*** Opening INPUT DATA ***
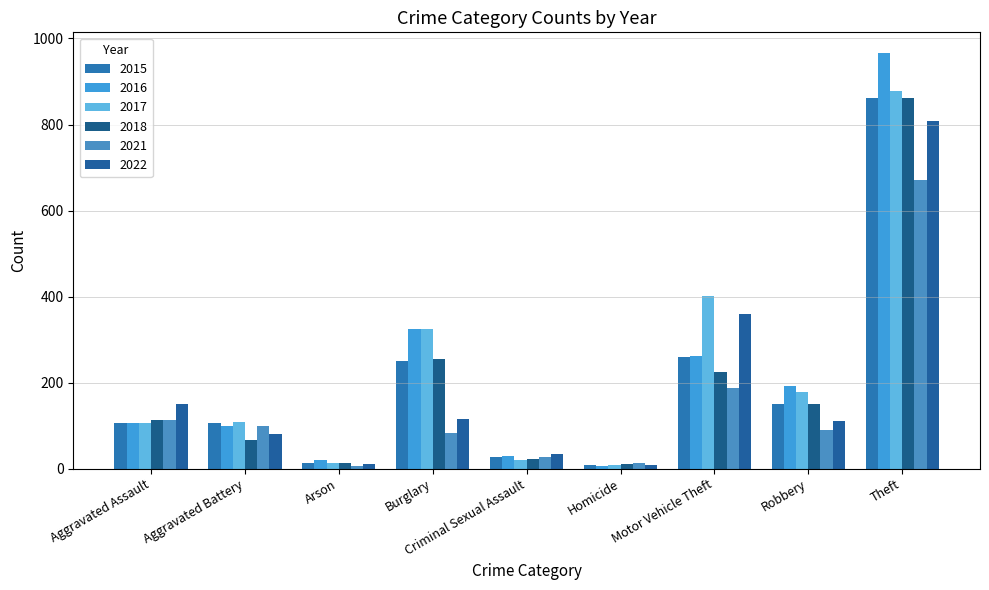

What is the label of the 8th bar from the right?

Aggravated Battery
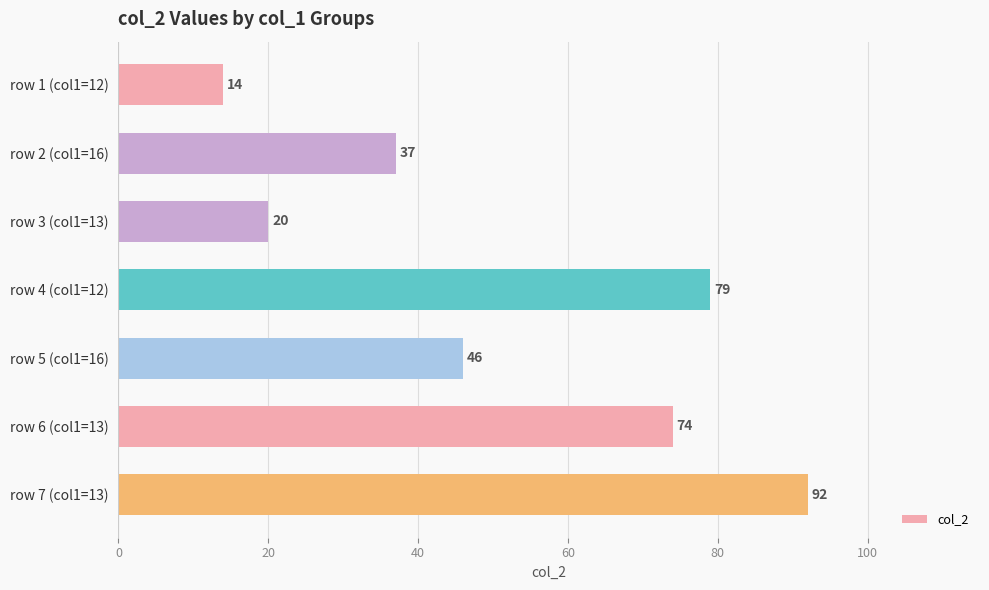

Reading top to bottom, transcribe all the data shown in this chart.

row 1 (col1=12)=14	row 2 (col1=16)=37	row 3 (col1=13)=20	row 4 (col1=12)=79	row 5 (col1=16)=46	row 6 (col1=13)=74	row 7 (col1=13)=92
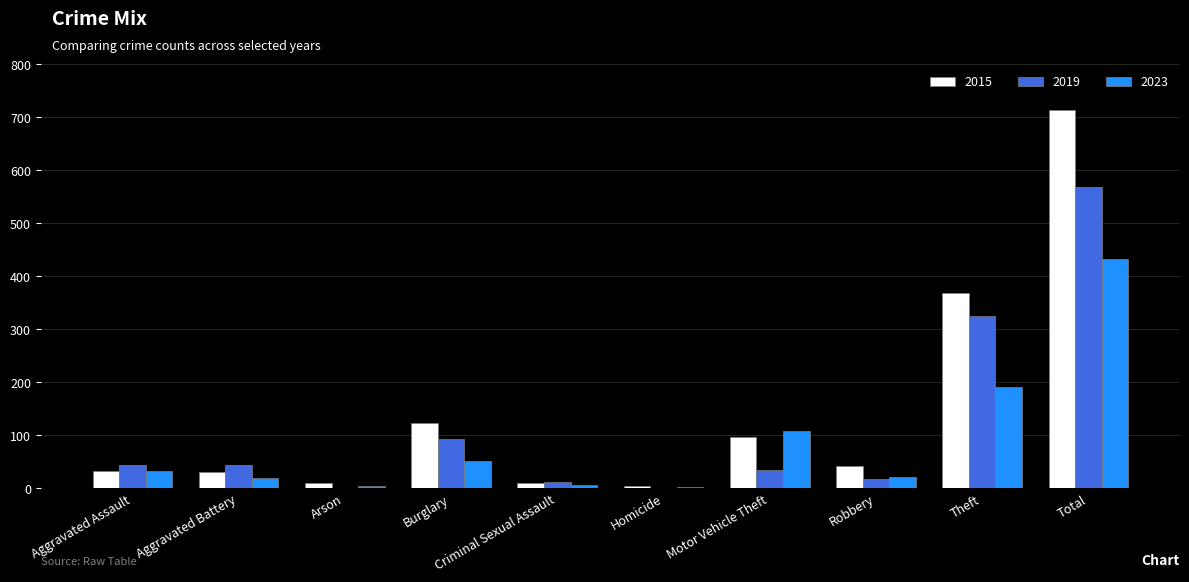

At which label is 2015 closest to 358?

Theft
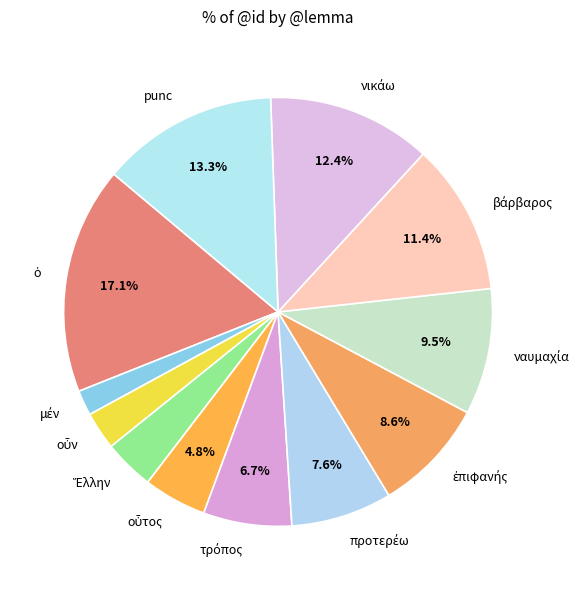

How many slices are in this pie chart?

12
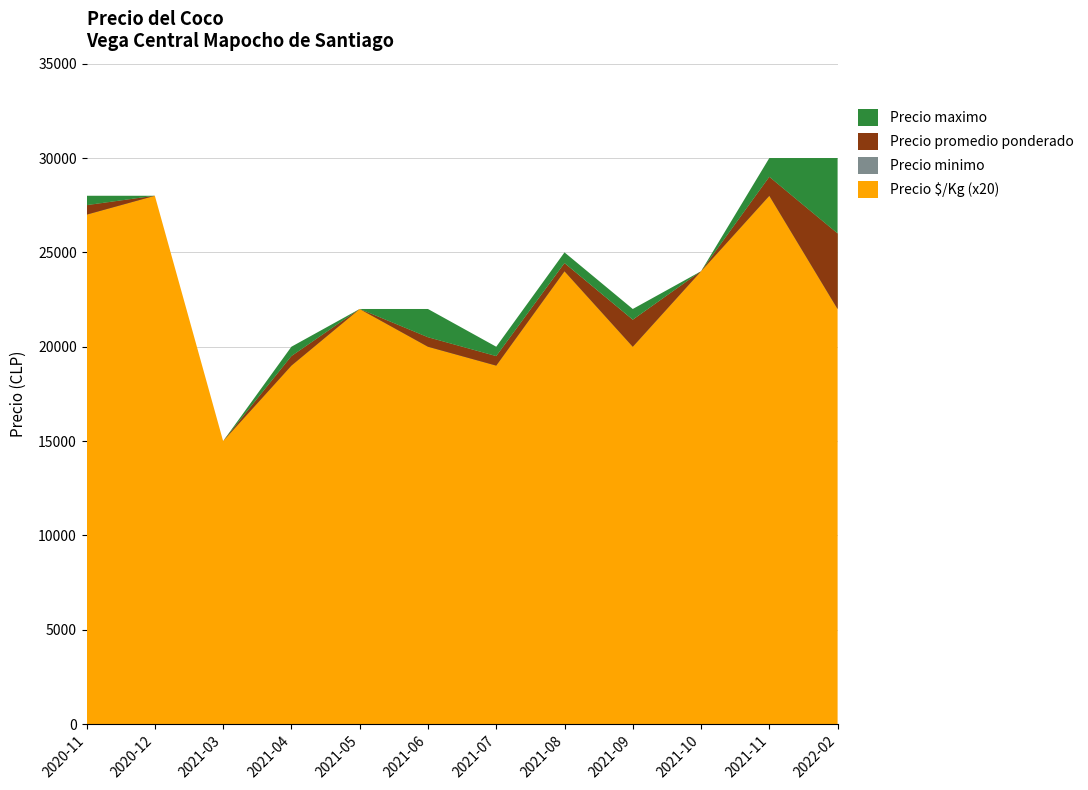

Reading left to right, transcribe all the data shown in this chart.

Precio minimo: 2020-11=27000	2020-12=28000	2021-03=15000	2021-04=19000	2021-05=22000	2021-06=20000	2021-07=19000	2021-08=24000	2021-09=20000	2021-10=24000	2021-11=28000	2022-02=22000
Precio maximo: 2020-11=28000	2020-12=28000	2021-03=15000	2021-04=20000	2021-05=22000	2021-06=22000	2021-07=20000	2021-08=25000	2021-09=22000	2021-10=24000	2021-11=30000	2022-02=30000
Precio promedio ponderado: 2020-11=27500	2020-12=28000	2021-03=15000	2021-04=19500	2021-05=22000	2021-06=20500	2021-07=19500	2021-08=24429	2021-09=21429	2021-10=24000	2021-11=29000	2022-02=26000
Precio $/Kg: 2020-11=1375	2020-12=1400	2021-03=750	2021-04=975	2021-05=1100	2021-06=1025	2021-07=975	2021-08=1221	2021-09=1071	2021-10=1200	2021-11=1450	2022-02=1300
*** Closing INPUT DATA ***
• _INSTRUCTIONS TO FOLLOW_
Copy every line of the saved entries above word for word, leaving out the pictures.

• _SOLUTION TO THE EXERCISE_
What is the label of the 8th bar from the right?

Aggravated Battery

Reading top to bottom, transcribe all the data shown in this chart.

row 1 (col1=12)=14	row 2 (col1=16)=37	row 3 (col1=13)=20	row 4 (col1=12)=79	row 5 (col1=16)=46	row 6 (col1=13)=74	row 7 (col1=13)=92

At which label is 2015 closest to 358?

Theft

How many slices are in this pie chart?

12

Reading left to right, transcribe all the data shown in this chart.

Precio minimo: 2020-11=27000	2020-12=28000	2021-03=15000	2021-04=19000	2021-05=22000	2021-06=20000	2021-07=19000	2021-08=24000	2021-09=20000	2021-10=24000	2021-11=28000	2022-02=22000
Precio maximo: 2020-11=28000	2020-12=28000	2021-03=15000	2021-04=20000	2021-05=22000	2021-06=22000	2021-07=20000	2021-08=25000	2021-09=22000	2021-10=24000	2021-11=30000	2022-02=30000
Precio promedio ponderado: 2020-11=27500	2020-12=28000	2021-03=15000	2021-04=19500	2021-05=22000	2021-06=20500	2021-07=19500	2021-08=24429	2021-09=21429	2021-10=24000	2021-11=29000	2022-02=26000
Precio $/Kg: 2020-11=1375	2020-12=1400	2021-03=750	2021-04=975	2021-05=1100	2021-06=1025	2021-07=975	2021-08=1221	2021-09=1071	2021-10=1200	2021-11=1450	2022-02=1300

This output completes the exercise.